CÓDIGO DE BARRAS

 

 

Alguns anos se passaram. Muitos talvez. Presenciei estações. Primaveras e verões. Derramei algumas lágrimas, sem querer. Calei alguns segredos, sem saber. Guardei cartas... Rasguei. Mas, mesmo assim, as palavras não se calavam. Teimavam, e com ligeireza, rodopiavam. Cantavam. Bailavam. Com essa alegria que todo jovem abriga sem se dar conta de que vive uma felicidade fácil e sem medidas... Tentei apaziguar meu coração, mas de nada adiantou. Queriam falar, essas benditas palavras. Me fazer entender essa coisa que se chama tempo.

 

Pois é, e por falar nisso, eu nem havia me dado conta de que o tempo havia passado. Horas. Dias. Anos... Sabia porém que o espelho era um velho delator. Me espiava em silêncio nessa sua superfície atemporal e eu podia constatar que ali estavam todas as marcas ingratas em minha pele com seus códigos de barra. Não adiantava lamentar. Era eu ali, anos depois de todas aquelas lembranças. Eu mesma! Guardei, então, as tristezas num bisaco. Olhei pro meu velho violão pendurado no armador e sorri... Lembrei de alguns acordes.
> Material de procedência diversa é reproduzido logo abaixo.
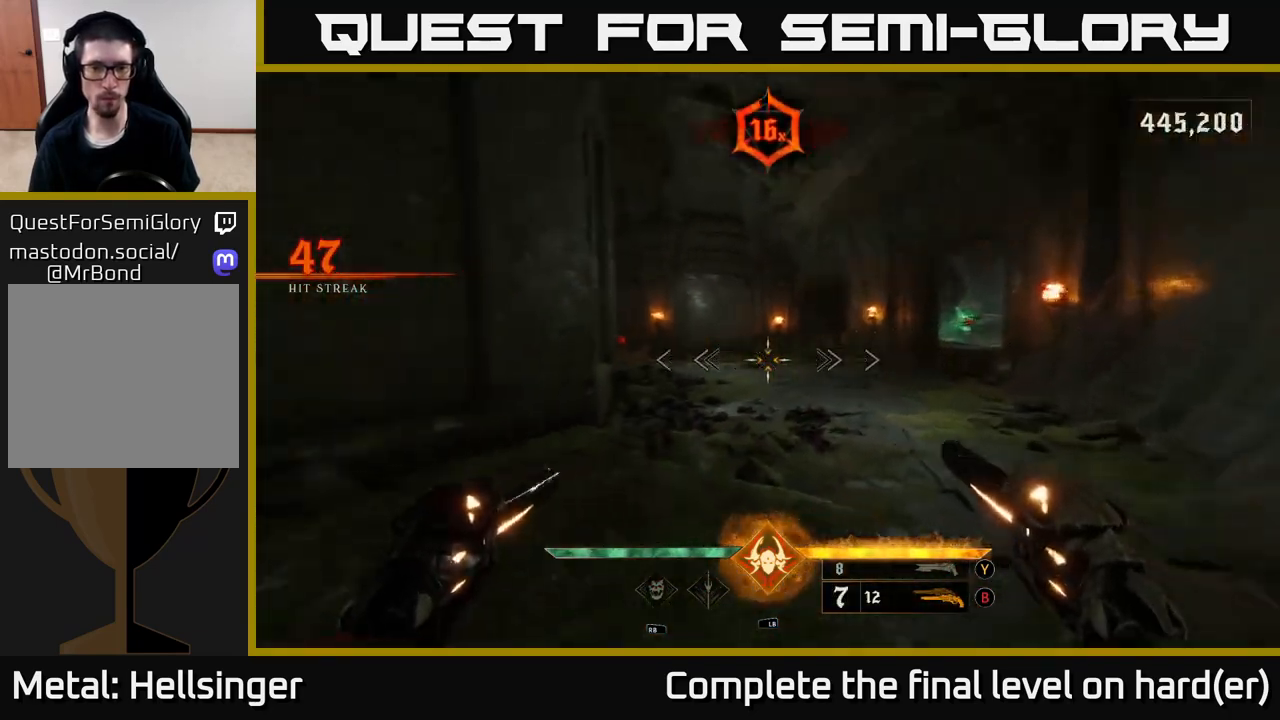
{"buttons": [], "left_stick": "up-right", "right_stick": "center", "events": [[183, "R2", "down"], [183, "right_stick", "center"], [233, "R2", "up"]]}
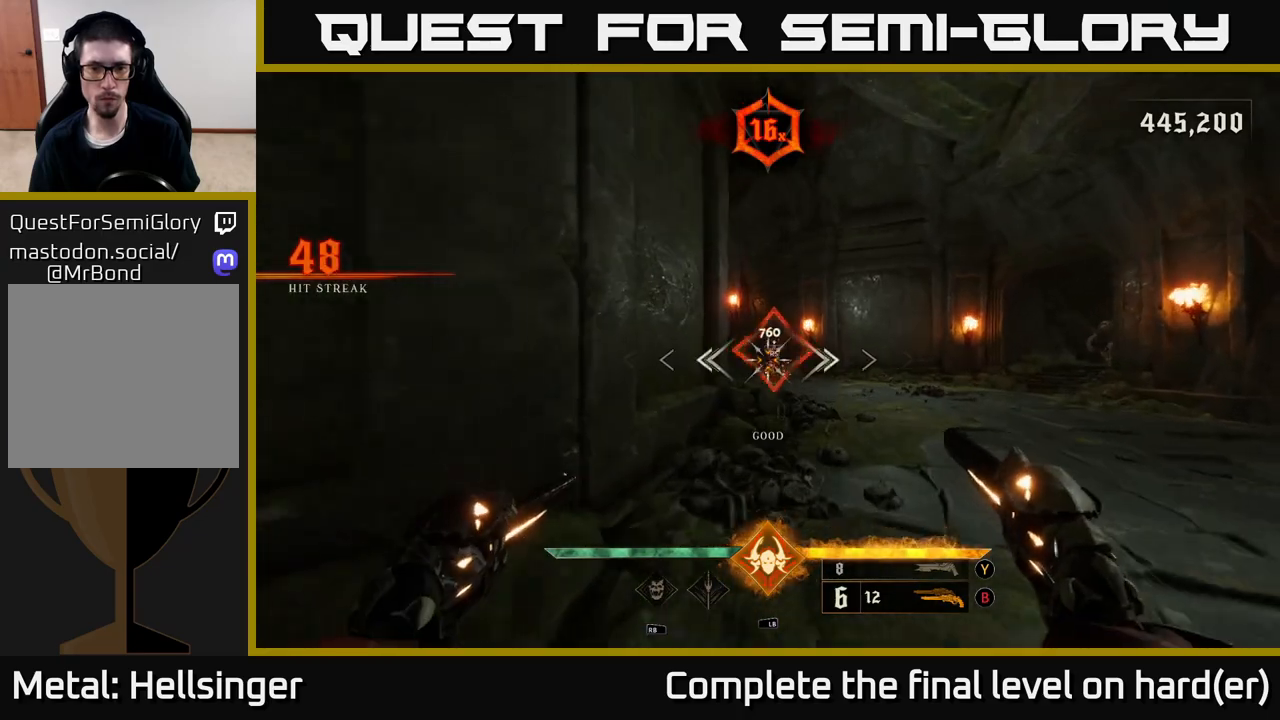
{"buttons": [], "left_stick": "center", "right_stick": "down", "events": [[17, "right_stick", "up"], [67, "R2", "down"], [133, "right_stick", "center"], [150, "R2", "up"], [300, "left_stick", "down"], [433, "right_stick", "down"], [483, "left_stick", "center"]]}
Pensei ouvir uma melodia cantada por mim. Vozes me acompanhando. Quantos anos haviam passado?

 

Não quis mais embaralhar as lembranças. Havia algumas tão boas que valia a pena reparti-las. Eu sabia que depois, chegaria a saudade e respingaria bem lá dentro de nosso relicário de lembranças... Nosso, sim! Meu e de quem escreveu comigo a minha história. E lá iríamos nós, procurando-a onde ela sempre esteve. Contida em todos os recantos. E a acharíamos todas as vezes em que pudéssemos relembrar que naquele tempo o mundo inteiro era nosso, como se a vida fosse sem mais limites e a alegria estivesse, como posseira, em cada gesto, dispersa em nosso mundo de maravilhas...

 

Por essa razão, sempre foi impossível esquecer essa época de cheiros e sabores diferentes, ou esquecer as pessoas, as flores, as músicas, o nosso paladar apurado e os desejos de ser feliz... Pois então! Não podemos desistir dessa nossa caminhada. Tudo acontece quando nos colocamos diante daquela porta destrancada que se chama amizade. E essa porta parece estar sempre esperando por alguém que venha abri-la.

 

Só agora percebo, a esta atura da vida, que o tempo não parou em uma fase ou outra de nossa vida. E diante disso, dei pra me emocionar cada vez que falo dessas saudades. Deve ser a idade. Ela chega sorrateira e nos açoita. Mas entendo que isso é mesmo o ritmo da vida. E como dizem por aí, tudo passa, mas a amizade fica. E quando fica, voltamos, então, a ser novamente um só mundo. Com essa alegria que todo jovem abriga sem se dar conta de que vive uma felicidade fácil e sem medidas...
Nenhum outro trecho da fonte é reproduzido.